Suzuki Swift

It’s big in the city, and supermini is also a star on open road

  • If it wasn’t for our model’s standard cruise control, I doubt I would enjoy long trips half as much in the Swift. The steering wheel-mounted controls make manual adjustments of the speed easy, while I’m sure this package has also played a part in the steady improvement in economy.
  • We’ve said it before and we will say it again – storage holds this car back. There are ample cubbies dotted around the cabin, but the tiny 211-litre boot hampers practicality. The Suzuki’s case isn’t helped by a narrow hatch opening, high load lip and awkward parcel shelf.
If you asked me to use one word to describe our Suzuki Swift, then it would be ‘surprising’. Having racked up hundreds of miles over the past couple of weeks in the tiny Japanese supermini, I’ve come away staggered by its long list of talents – and in particular its ability as a relaxing motorway cruiser.
KS10 ZPG has already received praise for its beautifully balanced handling, supple ride and keen 1.2-litre engine, so I took for granted the fact it felt right at home darting around crowded city streets. I fully expected it to flounder when we headed out of its natural habitat and on to the open road. But as it turned out, the Swift took to the motorway like a duck to water.
Despite its tiny engine, small proportions, squat wheelbase and short overhangs, the Suzuki proved to be a relaxed and refined companion. I drove it from Manchester and back in a day – a journey that would pose a stern test for even the most comfortable of upmarket executive models. Yet our Swift was unfazed by the challenge, and even after spending seven hours behind the wheel, I was surprised how fresh I still felt.
At 70mph, the smooth 1.2-litre engine spins at only 3,000rpm, while the standard-fit cruise control helps fight off fatigue over long distances. Regular motorway trips would be boring if it wasn’t for the iPod connector, which makes it easy to pick relaxing music or upbeat tunes, depending on your mood. Plus, the driving position is great – even for a six-footer such as myself – and the fabric seats give superb support.
Recent long journeys have also had a positive effect on the Swift’s economy, as our overall return is a now respectable 42.2mpg.
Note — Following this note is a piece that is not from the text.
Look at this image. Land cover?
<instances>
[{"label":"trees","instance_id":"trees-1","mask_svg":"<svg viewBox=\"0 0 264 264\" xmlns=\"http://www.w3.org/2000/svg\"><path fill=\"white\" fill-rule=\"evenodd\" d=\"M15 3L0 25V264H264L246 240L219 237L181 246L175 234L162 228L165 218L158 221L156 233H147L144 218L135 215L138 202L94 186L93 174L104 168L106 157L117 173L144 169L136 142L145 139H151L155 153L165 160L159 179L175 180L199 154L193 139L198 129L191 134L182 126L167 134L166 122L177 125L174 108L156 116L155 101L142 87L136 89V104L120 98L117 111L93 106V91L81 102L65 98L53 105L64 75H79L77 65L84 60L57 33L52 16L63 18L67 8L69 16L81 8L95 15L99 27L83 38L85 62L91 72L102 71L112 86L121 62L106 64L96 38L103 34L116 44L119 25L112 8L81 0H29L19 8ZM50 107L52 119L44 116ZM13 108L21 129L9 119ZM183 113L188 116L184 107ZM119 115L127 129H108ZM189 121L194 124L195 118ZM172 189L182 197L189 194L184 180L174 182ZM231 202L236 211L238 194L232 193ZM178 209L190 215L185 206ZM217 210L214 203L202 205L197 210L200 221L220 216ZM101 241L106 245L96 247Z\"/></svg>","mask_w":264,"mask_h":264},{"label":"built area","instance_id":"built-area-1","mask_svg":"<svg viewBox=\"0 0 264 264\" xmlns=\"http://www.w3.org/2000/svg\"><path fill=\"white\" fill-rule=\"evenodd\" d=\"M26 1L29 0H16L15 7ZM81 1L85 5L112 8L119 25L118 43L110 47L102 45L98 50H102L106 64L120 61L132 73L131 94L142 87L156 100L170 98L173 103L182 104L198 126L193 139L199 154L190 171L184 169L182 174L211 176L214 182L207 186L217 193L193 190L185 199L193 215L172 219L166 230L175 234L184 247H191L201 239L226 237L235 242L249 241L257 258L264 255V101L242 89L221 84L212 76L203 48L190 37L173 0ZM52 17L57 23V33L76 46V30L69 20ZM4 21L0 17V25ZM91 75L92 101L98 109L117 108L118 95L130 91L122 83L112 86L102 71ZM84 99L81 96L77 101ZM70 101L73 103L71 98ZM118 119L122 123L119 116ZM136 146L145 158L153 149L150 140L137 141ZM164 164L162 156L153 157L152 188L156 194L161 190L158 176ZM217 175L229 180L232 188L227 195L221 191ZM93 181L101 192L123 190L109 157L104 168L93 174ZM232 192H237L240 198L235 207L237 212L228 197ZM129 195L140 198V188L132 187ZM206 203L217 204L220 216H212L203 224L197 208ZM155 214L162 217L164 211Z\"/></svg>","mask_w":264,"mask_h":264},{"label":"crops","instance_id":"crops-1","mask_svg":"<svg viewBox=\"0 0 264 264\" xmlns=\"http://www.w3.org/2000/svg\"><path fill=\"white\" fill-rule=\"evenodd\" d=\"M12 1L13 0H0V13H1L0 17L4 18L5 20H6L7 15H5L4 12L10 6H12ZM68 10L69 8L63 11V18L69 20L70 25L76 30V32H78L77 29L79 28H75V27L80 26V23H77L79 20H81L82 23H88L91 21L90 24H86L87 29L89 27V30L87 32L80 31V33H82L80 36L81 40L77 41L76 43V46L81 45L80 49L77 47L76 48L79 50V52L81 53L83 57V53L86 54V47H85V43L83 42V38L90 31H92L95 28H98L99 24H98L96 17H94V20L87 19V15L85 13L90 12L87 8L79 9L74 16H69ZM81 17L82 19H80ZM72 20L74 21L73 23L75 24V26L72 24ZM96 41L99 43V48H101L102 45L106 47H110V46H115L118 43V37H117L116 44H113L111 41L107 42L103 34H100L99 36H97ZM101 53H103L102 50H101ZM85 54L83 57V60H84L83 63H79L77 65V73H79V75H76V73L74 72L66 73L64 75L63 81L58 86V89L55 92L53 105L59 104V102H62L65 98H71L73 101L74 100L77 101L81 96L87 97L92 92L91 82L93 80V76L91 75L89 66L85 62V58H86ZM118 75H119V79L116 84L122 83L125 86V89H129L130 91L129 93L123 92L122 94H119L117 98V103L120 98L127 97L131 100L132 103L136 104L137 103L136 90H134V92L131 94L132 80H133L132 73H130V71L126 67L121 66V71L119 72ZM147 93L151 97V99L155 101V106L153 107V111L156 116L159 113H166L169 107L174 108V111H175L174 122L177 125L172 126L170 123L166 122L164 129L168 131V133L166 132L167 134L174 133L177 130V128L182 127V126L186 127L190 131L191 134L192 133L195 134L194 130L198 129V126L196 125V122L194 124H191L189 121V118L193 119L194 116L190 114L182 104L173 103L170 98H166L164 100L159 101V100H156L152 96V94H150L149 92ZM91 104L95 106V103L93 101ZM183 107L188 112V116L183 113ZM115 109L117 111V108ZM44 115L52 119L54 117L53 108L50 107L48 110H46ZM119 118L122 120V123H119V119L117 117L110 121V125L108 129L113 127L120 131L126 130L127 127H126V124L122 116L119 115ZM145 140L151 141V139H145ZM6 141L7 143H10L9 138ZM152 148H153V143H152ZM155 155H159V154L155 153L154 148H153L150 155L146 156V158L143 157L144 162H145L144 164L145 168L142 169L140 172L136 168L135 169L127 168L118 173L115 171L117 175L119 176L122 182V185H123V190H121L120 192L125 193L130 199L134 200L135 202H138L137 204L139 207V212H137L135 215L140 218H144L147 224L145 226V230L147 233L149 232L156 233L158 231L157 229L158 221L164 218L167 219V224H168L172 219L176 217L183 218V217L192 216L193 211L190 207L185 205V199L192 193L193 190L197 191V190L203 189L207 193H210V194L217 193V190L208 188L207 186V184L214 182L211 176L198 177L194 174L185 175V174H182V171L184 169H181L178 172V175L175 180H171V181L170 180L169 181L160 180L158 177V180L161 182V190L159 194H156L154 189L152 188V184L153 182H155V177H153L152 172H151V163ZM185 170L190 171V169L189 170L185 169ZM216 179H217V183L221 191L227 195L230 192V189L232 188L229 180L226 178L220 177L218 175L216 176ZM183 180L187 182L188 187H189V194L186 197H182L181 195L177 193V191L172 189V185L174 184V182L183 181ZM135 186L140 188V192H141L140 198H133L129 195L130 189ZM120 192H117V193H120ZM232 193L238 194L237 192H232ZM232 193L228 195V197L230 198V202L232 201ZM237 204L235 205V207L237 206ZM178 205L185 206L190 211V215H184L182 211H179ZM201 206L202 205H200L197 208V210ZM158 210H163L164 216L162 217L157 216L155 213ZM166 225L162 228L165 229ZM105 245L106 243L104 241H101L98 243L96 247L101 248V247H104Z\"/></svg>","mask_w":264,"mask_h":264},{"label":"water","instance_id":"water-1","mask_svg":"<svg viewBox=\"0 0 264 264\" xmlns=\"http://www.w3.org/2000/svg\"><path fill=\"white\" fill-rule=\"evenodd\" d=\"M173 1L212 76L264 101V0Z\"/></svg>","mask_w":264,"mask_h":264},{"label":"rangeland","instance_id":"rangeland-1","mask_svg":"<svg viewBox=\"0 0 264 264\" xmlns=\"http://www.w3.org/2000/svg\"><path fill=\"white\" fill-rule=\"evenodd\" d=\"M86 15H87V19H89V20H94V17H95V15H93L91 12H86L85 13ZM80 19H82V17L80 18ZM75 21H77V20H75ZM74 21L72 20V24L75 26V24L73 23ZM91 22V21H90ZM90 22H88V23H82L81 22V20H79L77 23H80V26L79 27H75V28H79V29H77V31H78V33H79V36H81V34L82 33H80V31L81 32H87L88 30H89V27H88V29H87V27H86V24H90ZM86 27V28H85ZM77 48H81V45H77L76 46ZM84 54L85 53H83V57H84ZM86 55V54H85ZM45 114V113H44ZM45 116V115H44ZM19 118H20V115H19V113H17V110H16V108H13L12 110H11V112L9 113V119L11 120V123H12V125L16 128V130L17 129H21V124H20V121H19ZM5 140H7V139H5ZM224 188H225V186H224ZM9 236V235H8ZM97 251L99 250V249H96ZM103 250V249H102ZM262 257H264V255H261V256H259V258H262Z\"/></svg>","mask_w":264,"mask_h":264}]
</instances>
It’s possible to go around 400 miles between fill-ups – in fact, I completed my marathon return trip to the north west without once having to visit a forecourt.
When the Suzuki hasn’t been pounding the UK’s motorway network, it has been making itself invaluable for the product tests I carry out at Auto Express. 
It proved a particularly useful and enjoyable choice for our recent evaluation of sat-nav systems. 
This involved driving the same 10-mile country lane route over and over again, to rate each unit – and the Suzuki ensured the exercise never became dull. With its sharp responses, keen powerplant and impressive poise, every single corner was something to be savoured.
And having previously run the eye-catching Nissan Cube, I am particularly fond of the Suzuki’s relative anonymity – I can now go shopping without attracting stares from every other road user.
That’s not to say the Swift isn’t handsome, especially when the optional metallic paint has been given a good clean. 
I’ve also been revelling in our range-topping SZ4 model’s big-car features, such as auto lights, a Bluetooth hands-free phone connection and climate control. Now that I’ve uncovered the Swift’s hidden talents, I fear I may have difficulty hanging on to the keys. With its virtues revealed to my colleagues, I reckon it will become a lot more popular!

Second Opinion

“I live only six miles away from Auto Express’ central London office, and the Swift is perfect for my daily commute. After spending time in bigger, more costly models, you’d think returning to the Suzuki would be a step down, but not at all! Its compact dimensions and eager engine make the stop-start drive a breeze.”